● **TO DO**: Set the records down again in full, exactly as they are, apart from the images.

****

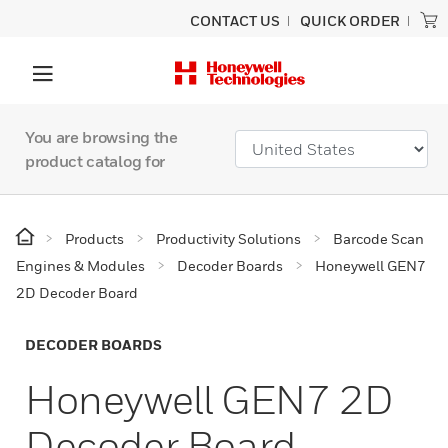
CONTACT US
QUICK ORDER
You are browsing the
product catalog for
Products
Productivity Solutions
Barcode Scan
Engines & Modules
Decoder Boards
Honeywell GEN7
2D Decoder Board
DECODER BOARDS
Honeywell GEN7 2D
Decoder Board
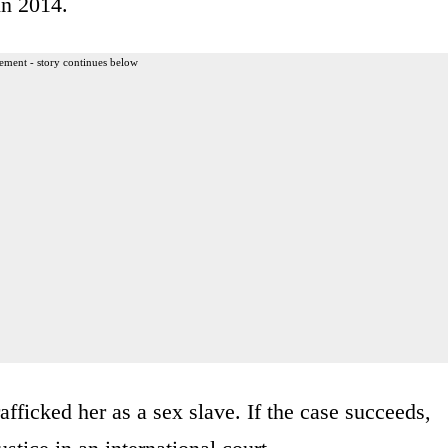
in 2014.
ement - story continues below
fficked her as a sex slave. If the case succeeds,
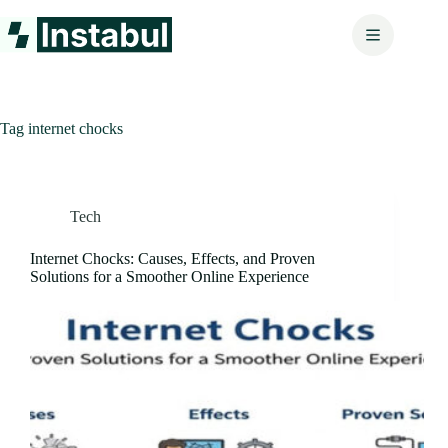
Skip
to
content
Tag
internet chocks
Tech
Internet Chocks: Causes, Effects, and Proven
Solutions for a Smoother Online Experience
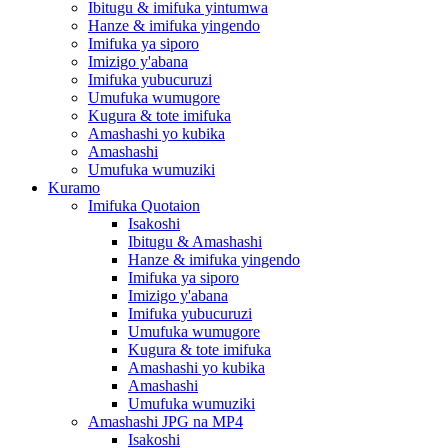
Ibitugu & imifuka yintumwa
Hanze & imifuka yingendo
Imifuka ya siporo
Imizigo y'abana
Imifuka yubucuruzi
Umufuka wumugore
Kugura & tote imifuka
Amashashi yo kubika
Amashashi
Umufuka wumuziki
Kuramo
Imifuka Quotaion
Isakoshi
Ibitugu & Amashashi
Hanze & imifuka yingendo
Imifuka ya siporo
Imizigo y'abana
Imifuka yubucuruzi
Umufuka wumugore
Kugura & tote imifuka
Amashashi yo kubika
Amashashi
Umufuka wumuziki
Amashashi JPG na MP4
Isakoshi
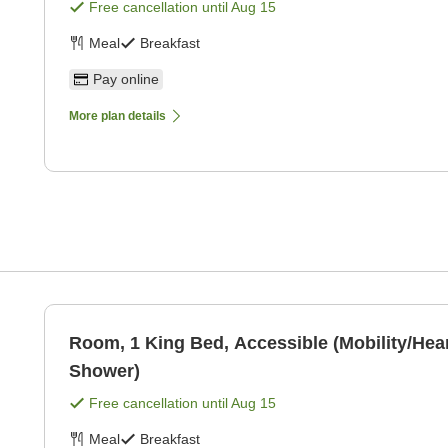
Free cancellation until
Aug 15
Meal
Breakfast
Pay online
More plan details
Room, 1 King Bed, Accessible (Mobility/Hear
Shower)
Free cancellation until
Aug 15
Meal
Breakfast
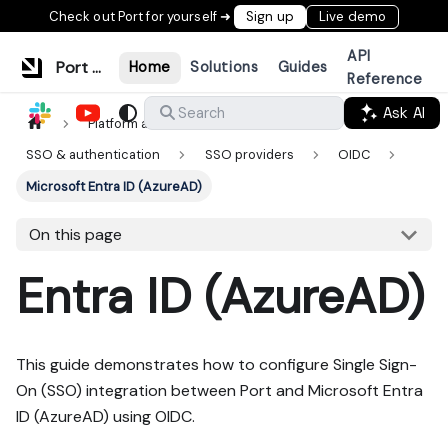
Check out Port for yourself ➜
Sign up
Live demo
API
Port Documentation
Home
Solutions
Guides
Reference
Ask AI
Search
Platform administration
SSO & authentication
SSO providers
OIDC
Microsoft Entra ID (AzureAD)
On this page
Entra ID (AzureAD)
This guide demonstrates how to configure Single Sign-
On (SSO) integration between Port and Microsoft Entra
ID (AzureAD) using OIDC.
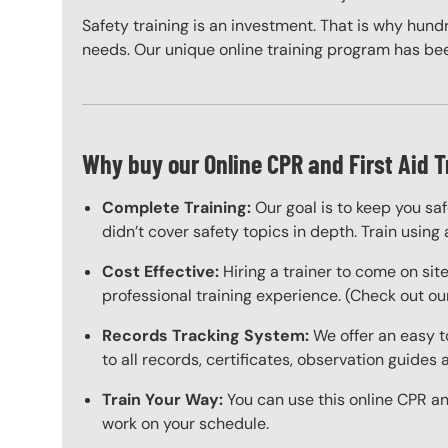
Safety training is an investment. That is why hundr
needs. Our unique online training program has bee
Why buy our Online CPR and First Aid T
Complete Training:
Our goal is to keep you sa
didn’t cover safety topics in depth. Train using 
Cost Effective:
Hiring a trainer to come on sit
professional training experience. (Check out our
Records Tracking System:
We offer an easy t
to all records, certificates, observation guides
Train Your Way:
You can use this online CPR and
work on your schedule.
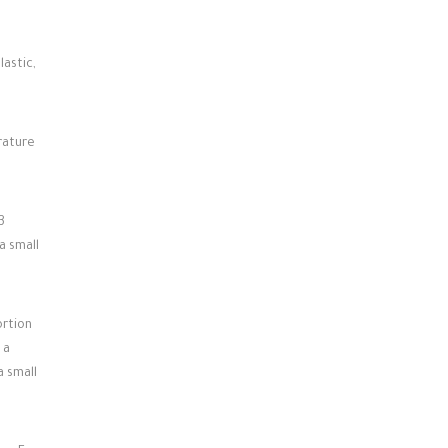
lastic,
rature
3
a small
ortion
 a
a small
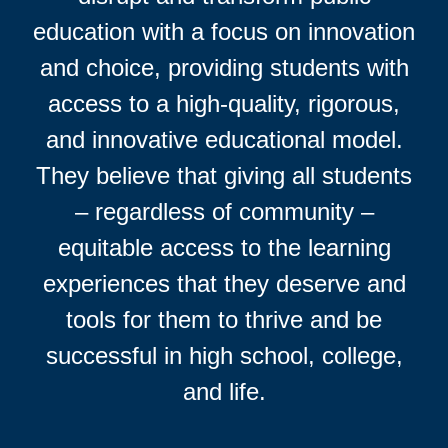
education with a focus on innovation
and choice, providing students with
access to a high-quality, rigorous,
and innovative educational model.
They believe that giving all students
– regardless of community –
equitable access to the learning
experiences that they deserve and
tools for them to thrive and be
successful in high school, college,
and life.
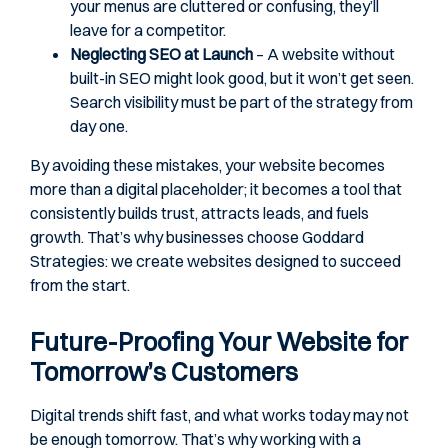
your menus are cluttered or confusing, they’ll
leave for a competitor.
Neglecting SEO at Launch
– A website without
built-in SEO might look good, but it won’t get seen.
Search visibility must be part of the strategy from
day one.
By avoiding these mistakes, your website becomes
more than a digital placeholder; it becomes a tool that
consistently builds trust, attracts leads, and fuels
growth. That’s why businesses choose Goddard
Strategies: we create websites designed to succeed
from the start.
Future-Proofing Your Website for
Tomorrow’s Customers
Digital trends shift fast, and what works today may not
be enough tomorrow. That’s why working with a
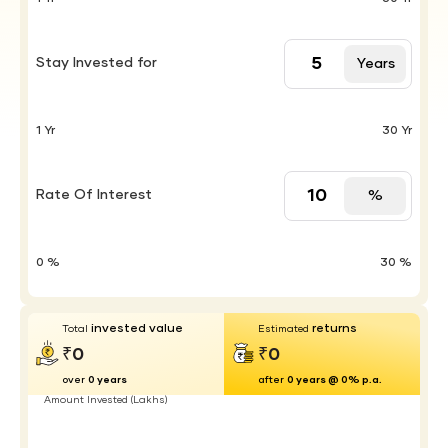
Stay Invested for
Years
1 Yr
30 Yr
Rate Of Interest
%
0 %
30 %
invested value
returns
Total
Estimated
₹0
₹0
over
0 years
after
0 years @ 0% p.a.
Amount Invested (Lakhs)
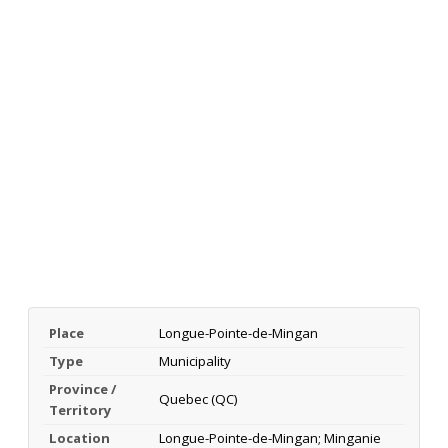
Place
Longue-Pointe-de-Mingan
Type
Municipality
Province /
Quebec (QC)
Territory
Location
Longue-Pointe-de-Mingan; Minganie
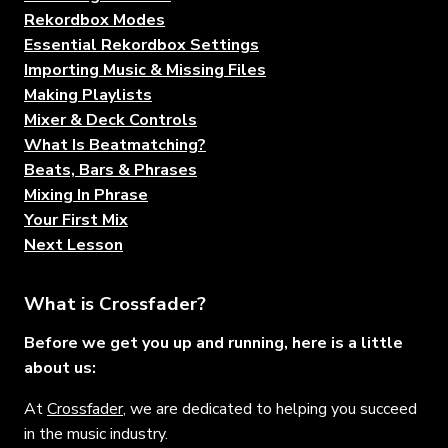
Rekordbox Modes
Essential Rekordbox Settings
Importing Music & Missing Files
Making Playlists
Mixer & Deck Controls
What Is Beatmatching?
Beats, Bars & Phrases
Mixing In Phrase
Your First Mix
Next Lesson
What is Crossfader?
Before we get you up and running, here is a little
about us:
At
Crossfader
, we are dedicated to helping you succeed
in the music industry.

****

● **SOLUTION TO THE EXERCISE**:
CONTACT US
QUICK ORDER
You are browsing the
product catalog for
Products
Productivity Solutions
Barcode Scan
Engines & Modules
Decoder Boards
Honeywell GEN7
2D Decoder Board
DECODER BOARDS
Honeywell GEN7 2D
Decoder Board
in 2014.
ement - story continues below
fficked her as a sex slave. If the case succeeds,
Skip
to
content
Tag
internet chocks
Tech
Internet Chocks: Causes, Effects, and Proven
Solutions for a Smoother Online Experience
Ibitugu & imifuka yintumwa
Hanze & imifuka yingendo
Imifuka ya siporo
Imizigo y'abana
Imifuka yubucuruzi
Umufuka wumugore
Kugura & tote imifuka
Amashashi yo kubika
Amashashi
Umufuka wumuziki
Kuramo
Imifuka Quotaion
Isakoshi
Ibitugu & Amashashi
Hanze & imifuka yingendo
Imifuka ya siporo
Imizigo y'abana
Imifuka yubucuruzi
Umufuka wumugore
Kugura & tote imifuka
Amashashi yo kubika
Amashashi
Umufuka wumuziki
Amashashi JPG na MP4
Isakoshi
Free cancellation until
Aug 15
Meal
Breakfast
Pay online
More plan details
Room, 1 King Bed, Accessible (Mobility/Hear
Shower)
Free cancellation until
Aug 15
Meal
Breakfast
Check out Port for yourself ➜
Sign up
Live demo
API
Port Documentation
Home
Solutions
Guides
Reference
Ask AI
Search
Platform administration
SSO & authentication
SSO providers
OIDC
Microsoft Entra ID (AzureAD)
On this page
Entra ID (AzureAD)
This guide demonstrates how to configure Single Sign-
On (SSO) integration between Port and Microsoft Entra
ID (AzureAD) using OIDC.
Safety training is an investment. That is why hundr
needs. Our unique online training program has bee
Why buy our Online CPR and First Aid T
Complete Training:
Our goal is to keep you sa
didn’t cover safety topics in depth. Train using 
Cost Effective:
Hiring a trainer to come on sit
professional training experience. (Check out our
Records Tracking System:
We offer an easy t
to all records, certificates, observation guides
Train Your Way:
You can use this online CPR and
work on your schedule.
lastic,
rature
3
a small
ortion
 a
a small
education with a focus on innovation
and choice, providing students with
access to a high-quality, rigorous,
and innovative educational model.
They believe that giving all students
– regardless of community –
equitable access to the learning
experiences that they deserve and
tools for them to thrive and be
successful in high school, college,
and life.
your menus are cluttered or confusing, they’ll
leave for a competitor.
Neglecting SEO at Launch
– A website without
built-in SEO might look good, but it won’t get seen.
Search visibility must be part of the strategy from
day one.
By avoiding these mistakes, your website becomes
more than a digital placeholder; it becomes a tool that
consistently builds trust, attracts leads, and fuels
growth. That’s why businesses choose Goddard
Strategies: we create websites designed to succeed
from the start.
Future-Proofing Your Website for
Tomorrow’s Customers
Digital trends shift fast, and what works today may not
be enough tomorrow. That’s why working with a
Stay Invested for
Years
1 Yr
30 Yr
Rate Of Interest
%
0 %
30 %
invested value
returns
Total
Estimated
₹0
₹0
over
0 years
after
0 years @ 0% p.a.
Amount Invested (Lakhs)
Place
Longue-Pointe-de-Mingan
Type
Municipality
Province /
Quebec (QC)
Territory
Location
Longue-Pointe-de-Mingan; Minganie
Rekordbox Modes
Essential Rekordbox Settings
Importing Music & Missing Files
Making Playlists
Mixer & Deck Controls
What Is Beatmatching?
Beats, Bars & Phrases
Mixing In Phrase
Your First Mix
Next Lesson
What is Crossfader?
Before we get you up and running, here is a little
about us:
At
Crossfader
, we are dedicated to helping you succeed
in the music industry.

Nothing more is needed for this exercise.